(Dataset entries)
+===+
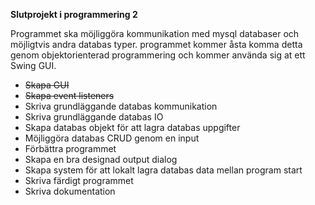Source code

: **Slutprojekt i programmering 2**

Programmet ska möjliggöra kommunikation med mysql databaser och möjligtvis andra databas typer.
programmet kommer åsta komma detta genom objektorienterad programmering och kommer använda sig at ett Swing GUI.


* ~~Skapa GUI~~
* ~~Skapa event listeners~~
* Skriva grundläggande databas kommunikation
* Skriva grundläggande databas IO
* Skapa databas objekt för att lagra databas uppgifter
* Möjliggöra databas CRUD genom en input
* Förbättra programmet
* Skapa en bra designad output dialog
* Skapa system för att lokalt lagra databas data mellan program start
* Skriva färdigt programmet
* Skriva dokumentation
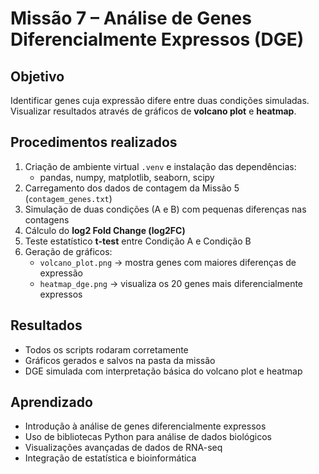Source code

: # Missão 7 – Análise de Genes Diferencialmente Expressos (DGE)

## Objetivo
Identificar genes cuja expressão difere entre duas condições simuladas. Visualizar resultados através de gráficos de **volcano plot** e **heatmap**.

## Procedimentos realizados
1. Criação de ambiente virtual `.venv` e instalação das dependências:
   - pandas, numpy, matplotlib, seaborn, scipy
2. Carregamento dos dados de contagem da Missão 5 (`contagem_genes.txt`)
3. Simulação de duas condições (A e B) com pequenas diferenças nas contagens
4. Cálculo do **log2 Fold Change (log2FC)**
5. Teste estatístico **t-test** entre Condição A e Condição B
6. Geração de gráficos:
   - `volcano_plot.png` → mostra genes com maiores diferenças de expressão
   - `heatmap_dge.png` → visualiza os 20 genes mais diferencialmente expressos

## Resultados
- Todos os scripts rodaram corretamente
- Gráficos gerados e salvos na pasta da missão
- DGE simulada com interpretação básica do volcano plot e heatmap

## Aprendizado
- Introdução à análise de genes diferencialmente expressos
- Uso de bibliotecas Python para análise de dados biológicos
- Visualizações avançadas de dados de RNA-seq
- Integração de estatística e bioinformática
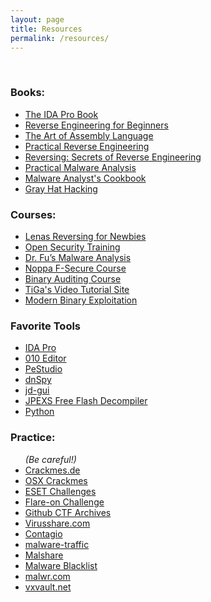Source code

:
 ```yaml
---
layout: page
title: Resources
permalink: /resources/
---
```


<div class="text-left">
</br>
<h3 id="books">
Books:</h3>
<ul>
<li><a href="http://amzn.com/1593272898" target="_blank">The IDA Pro Book</a></li>
<li><a href="http://beginners.re/" target="_blank">Reverse Engineering for Beginners</a></li>
<li><a href="http://amzn.com/1593272073" target="_blank">The Art of Assembly Language</a></li>
<li><a href="http://amzn.com/B00IA22R2Y" target="_blank">Practical Reverse Engineering</a></li>
<li><a href="http://amzn.com/B007032XZK" target="_blank">Reversing: Secrets of Reverse Engineering</a></li>
<li><a href="http://amzn.com/1593272901" target="_blank">Practical Malware Analysis</a></li>
<li><a href="http://amzn.com/B0047DWCMA" target="_blank">Malware Analyst's Cookbook</a></li>
<li><a href="http://amzn.com/0071832386" target="_blank">Gray Hat Hacking</a></li>
</ul>
<h3 id="courses">
Courses:</h3>
<ul>
<li><a href="https://tuts4you.com/download.php?list.17" target="_blank">Lenas Reversing for Newbies</a></li>
<li><a href="http://opensecuritytraining.info/Training.html%20target=" target="_blank">Open Security Training</a></li>
<li><a href="http://fumalwareanalysis.blogspot.sg/p/malware-analysis-tutorials-reverse.html?m=1" target="_blank">Dr. Fu’s Malware Analysis</a></li>
<li><a href="https://noppa.aalto.fi/noppa/kurssi/t-110.6220/luennot" target="_blank">Noppa F-Secure Course</a></li>
<li><a href="http://www.binary-auditing.com/" target="_blank">Binary Auditing Course</a></li>
<li><a href="http://www.woodmann.com/TiGa/" target="_blank">TiGa's Video Tutorial Site</a></li>
<li><a href="http://security.cs.rpi.edu/courses/binexp-spring2015/" target="_blank">Modern Binary Exploitation</a></li>
</ul>
<h3 id="tools">
Favorite Tools</h3>
<ul>
<li><a href="https://www.hex-rays.com/products/ida/index.shtml" target="_blank">IDA Pro</a></li>
<li><a href="http://www.sweetscape.com/010editor/" target="_blank">010 Editor</a></li>
<li><a href="http://www.winitor.com/" target="_blank">PeStudio</a></li>
<li><a href="https://github.com/0xd4d/dnSpy" target="_blank">dnSpy</a></li>
<li><a href="http://jd.benow.ca/" target="_blank">jd-gui</a></li>
<li><a href="https://www.free-decompiler.com/flash/" target="_blank">JPEXS Free Flash Decompiler</a></li>
<li><a href="https://www.python.org" target="_blank">Python</a></li>
</ul>
<h3>
Practice:</h3>
<ul>
<i>(Be careful!)</i>
<li><a href="http://www.crackmes.de/" target="_blank">Crackmes.de</a></li>
<li><a href="https://reverse.put.as/crackmes/" target="_blank">OSX Crackmes</a></li>
<li><a href="http://www.joineset.com/jobs-analyst.html" target="_blank">ESET Challenges</a></li>
<li><a href="http://flare-on.com/" target="_blank">Flare-on Challenge</a></li>
<li><a href="http://github.com/ctfs/" target="_blank">Github CTF Archives</a></li>
<li><a href="http://virusshare.com/" target="_blank">Virusshare.com</a></li>
<li><a href="http://contagiodump.blogspot.com/" target="_blank">Contagio</a></li>
<li><a href="https://malware-traffic.com/" target="_blank">malware-traffic</a></li>
<li><a href="http://malshare.com/" target="_blank">Malshare</a></li>
<li><a href="http://www.malwareblacklist.com/showMDL.php" target="_blank">Malware Blacklist</a></li>
<li><a href="https://malwr.com/" target="_blank">malwr.com</a></li>
<li><a href="http://vxvault.net/" target="_blank">vxvault.net</a></li>
</ul>
</div>
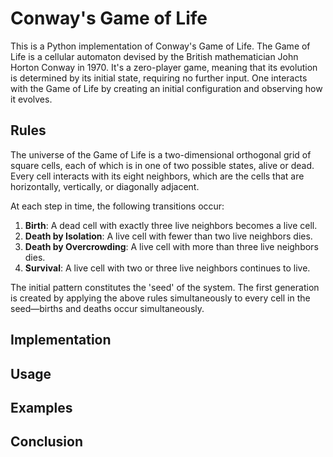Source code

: # Conway's Game of Life

This is a Python implementation of Conway's Game of Life. The Game of Life is a cellular automaton devised by the British mathematician John Horton Conway in 1970. It's a zero-player game, meaning that its evolution is determined by its initial state, requiring no further input. One interacts with the Game of Life by creating an initial configuration and observing how it evolves.

## Rules

The universe of the Game of Life is a two-dimensional orthogonal grid of square cells, each of which is in one of two possible states, alive or dead. Every cell interacts with its eight neighbors, which are the cells that are horizontally, vertically, or diagonally adjacent.

At each step in time, the following transitions occur:

1. **Birth**: A dead cell with exactly three live neighbors becomes a live cell.
2. **Death by Isolation**: A live cell with fewer than two live neighbors dies.
3. **Death by Overcrowding**: A live cell with more than three live neighbors dies.
4. **Survival**: A live cell with two or three live neighbors continues to live.

The initial pattern constitutes the 'seed' of the system. The first generation is created by applying the above rules simultaneously to every cell in the seed—births and deaths occur simultaneously.

## Implementation


## Usage


## Examples


## Conclusion

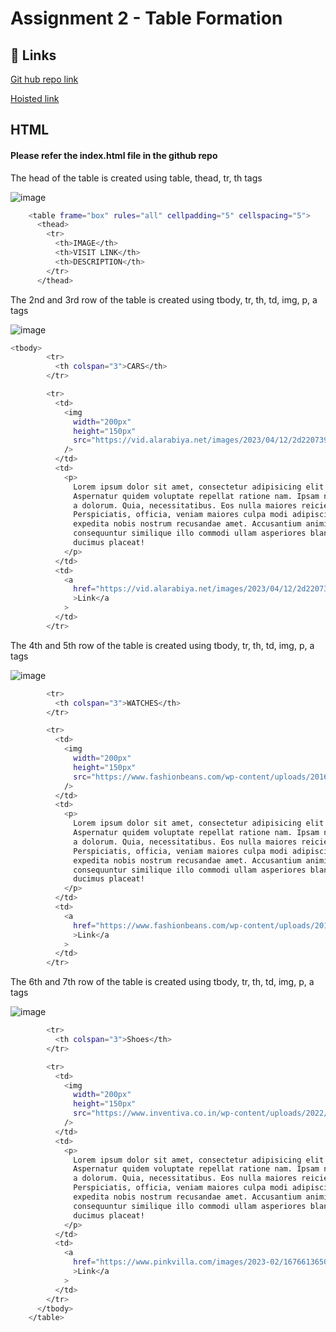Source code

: 
# Assignment 2 - Table Formation


## 🔗 Links
[Git hub repo link](https://github.com/manasa8910/table-formation)

[Hoisted link](https://manasa8910.github.io/table-formation/)


## HTML

#### Please refer the index.html file in the github repo

The head of the table is created using table, thead, tr, th tags

![image](https://github.com/manasa8910/table-formation/assets/67619299/b91fc0c7-2162-4356-8b2e-c1c8aa671c3f)

```bash
    <table frame="box" rules="all" cellpadding="5" cellspacing="5">
      <thead>
        <tr>
          <th>IMAGE</th>
          <th>VISIT LINK</th>
          <th>DESCRIPTION</th>
        </tr>
      </thead>
```

The 2nd and 3rd row of the table is created using tbody, tr, th, td, img, p, a tags

![image](https://github.com/manasa8910/table-formation/assets/67619299/22bc452c-149d-4886-b1d0-1c01250685b8)

```bash
<tbody>
        <tr>
          <th colspan="3">CARS</th>
        </tr>

        <tr>
          <td>
            <img
              width="200px"
              height="150px"
              src="https://vid.alarabiya.net/images/2023/04/12/2d220739-e6e3-4f4a-86f0-672691659959/2d220739-e6e3-4f4a-86f0-672691659959.jpg?crop=1:1&width=1000"
            />
          </td>
          <td>
            <p>
              Lorem ipsum dolor sit amet, consectetur adipisicing elit.
              Aspernatur quidem voluptate repellat ratione nam. Ipsam nisi fugit
              a dolorum. Quia, necessitatibus. Eos nulla maiores reiciendis.
              Perspiciatis, officia, veniam maiores culpa modi adipisci nisi
              expedita nobis nostrum recusandae amet. Accusantium animi nostrum
              consequuntur similique illo commodi ullam asperiores blanditiis
              ducimus placeat!
            </p>
          </td>
          <td>
            <a
              href="https://vid.alarabiya.net/images/2023/04/12/2d220739-e6e3-4f4a-86f0-672691659959/2d220739-e6e3-4f4a-86f0-672691659959.jpg?crop=1:1&width=1000"
              >Link</a
            >
          </td>
        </tr>
```

The 4th and 5th row of the table is created using tbody, tr, th, td, img, p, a tags

![image](https://github.com/manasa8910/table-formation/assets/67619299/7e0835d2-f90e-48be-9efe-8ddbab95130f)

```bash
        <tr>
          <th colspan="3">WATCHES</th>
        </tr>

        <tr>
          <td>
            <img
              width="200px"
              height="150px"
              src="https://www.fashionbeans.com/wp-content/uploads/2016/11/expensivewatchestop1.jpg"
            />
          </td>
          <td>
            <p>
              Lorem ipsum dolor sit amet, consectetur adipisicing elit.
              Aspernatur quidem voluptate repellat ratione nam. Ipsam nisi fugit
              a dolorum. Quia, necessitatibus. Eos nulla maiores reiciendis.
              Perspiciatis, officia, veniam maiores culpa modi adipisci nisi
              expedita nobis nostrum recusandae amet. Accusantium animi nostrum
              consequuntur similique illo commodi ullam asperiores blanditiis
              ducimus placeat!
            </p>
          </td>
          <td>
            <a
              href="https://www.fashionbeans.com/wp-content/uploads/2016/11/expensivewatchestop1.jpg"
              >Link</a
            >
          </td>
        </tr>
```

The 6th and 7th row of the table is created using tbody, tr, th, td, img, p, a tags

![image](https://github.com/manasa8910/table-formation/assets/67619299/0c1e445f-c5df-4057-a3e3-fe425de097d3)

```bash
        <tr>
          <th colspan="3">Shoes</th>
        </tr>

        <tr>
          <td>
            <img
              width="200px"
              height="150px"
              src="https://www.inventiva.co.in/wp-content/uploads/2022/03/Top-35-Most-Expensive-Shoes-For-Men-Best-Luxury-Brands.jpg"
            />
          </td>
          <td>
            <p>
              Lorem ipsum dolor sit amet, consectetur adipisicing elit.
              Aspernatur quidem voluptate repellat ratione nam. Ipsam nisi fugit
              a dolorum. Quia, necessitatibus. Eos nulla maiores reiciendis.
              Perspiciatis, officia, veniam maiores culpa modi adipisci nisi
              expedita nobis nostrum recusandae amet. Accusantium animi nostrum
              consequuntur similique illo commodi ullam asperiores blanditiis
              ducimus placeat!
            </p>
          </td>
          <td>
            <a
              href="https://www.pinkvilla.com/images/2023-02/1676613650_screenshot_20230217-112813_instagram.jpg"
              >Link</a
            >
          </td>
        </tr>
      </tbody>
    </table>
```
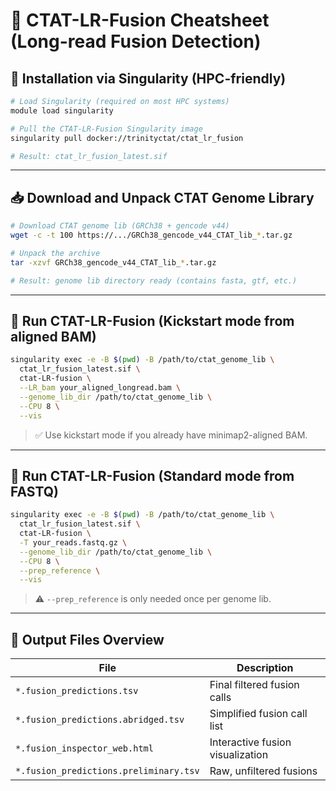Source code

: # 🧬 CTAT-LR-Fusion Cheatsheet (Long-read Fusion Detection)

## 🧰 Installation via Singularity (HPC-friendly)

```bash
# Load Singularity (required on most HPC systems)
module load singularity

# Pull the CTAT-LR-Fusion Singularity image
singularity pull docker://trinityctat/ctat_lr_fusion

# Result: ctat_lr_fusion_latest.sif
```

---

## 📥 Download and Unpack CTAT Genome Library

```bash
# Download CTAT genome lib (GRCh38 + gencode v44)
wget -c -t 100 https://.../GRCh38_gencode_v44_CTAT_lib_*.tar.gz

# Unpack the archive
tar -xzvf GRCh38_gencode_v44_CTAT_lib_*.tar.gz

# Result: genome lib directory ready (contains fasta, gtf, etc.)
```

---

## 🚀 Run CTAT-LR-Fusion (Kickstart mode from aligned BAM)

```bash
singularity exec -e -B $(pwd) -B /path/to/ctat_genome_lib \
  ctat_lr_fusion_latest.sif \
  ctat-LR-fusion \
  --LR_bam your_aligned_longread.bam \
  --genome_lib_dir /path/to/ctat_genome_lib \
  --CPU 8 \
  --vis
```

> ✅ Use kickstart mode if you already have minimap2-aligned BAM.

---

## 🧬 Run CTAT-LR-Fusion (Standard mode from FASTQ)

```bash
singularity exec -e -B $(pwd) -B /path/to/ctat_genome_lib \
  ctat_lr_fusion_latest.sif \
  ctat-LR-fusion \
  -T your_reads.fastq.gz \
  --genome_lib_dir /path/to/ctat_genome_lib \
  --CPU 8 \
  --prep_reference \
  --vis
```

> ⚠️ `--prep_reference` is only needed once per genome lib.

---

## 📄 Output Files Overview

| File | Description |
|------|-------------|
| `*.fusion_predictions.tsv` | Final filtered fusion calls |
| `*.fusion_predictions.abridged.tsv` | Simplified fusion call list |
| `*.fusion_inspector_web.html` | Interactive fusion visualization |
| `*.fusion_predictions.preliminary.tsv` | Raw, unfiltered fusions |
+===+
■ **What you have to do**:
Verbatim copy, pictures excluded: output the lines from the first line of the records above through the line containing "- Introdução à".

■ **Task solution**:
Source code

: **Slutprojekt i programmering 2**

Programmet ska möjliggöra kommunikation med mysql databaser och möjligtvis andra databas typer.
programmet kommer åsta komma detta genom objektorienterad programmering och kommer använda sig at ett Swing GUI.


* ~~Skapa GUI~~
* ~~Skapa event listeners~~
* Skriva grundläggande databas kommunikation
* Skriva grundläggande databas IO
* Skapa databas objekt för att lagra databas uppgifter
* Möjliggöra databas CRUD genom en input
* Förbättra programmet
* Skapa en bra designad output dialog
* Skapa system för att lokalt lagra databas data mellan program start
* Skriva färdigt programmet
* Skriva dokumentation
Source code

: # Missão 7 – Análise de Genes Diferencialmente Expressos (DGE)

## Objetivo
Identificar genes cuja expressão difere entre duas condições simuladas. Visualizar resultados através de gráficos de **volcano plot** e **heatmap**.

## Procedimentos realizados
1. Criação de ambiente virtual `.venv` e instalação das dependências:
   - pandas, numpy, matplotlib, seaborn, scipy
2. Carregamento dos dados de contagem da Missão 5 (`contagem_genes.txt`)
3. Simulação de duas condições (A e B) com pequenas diferenças nas contagens
4. Cálculo do **log2 Fold Change (log2FC)**
5. Teste estatístico **t-test** entre Condição A e Condição B
6. Geração de gráficos:
   - `volcano_plot.png` → mostra genes com maiores diferenças de expressão
   - `heatmap_dge.png` → visualiza os 20 genes mais diferencialmente expressos

## Resultados
- Todos os scripts rodaram corretamente
- Gráficos gerados e salvos na pasta da missão
- DGE simulada com interpretação básica do volcano plot e heatmap

## Aprendizado
- Introdução à análise de genes diferencialmente expressos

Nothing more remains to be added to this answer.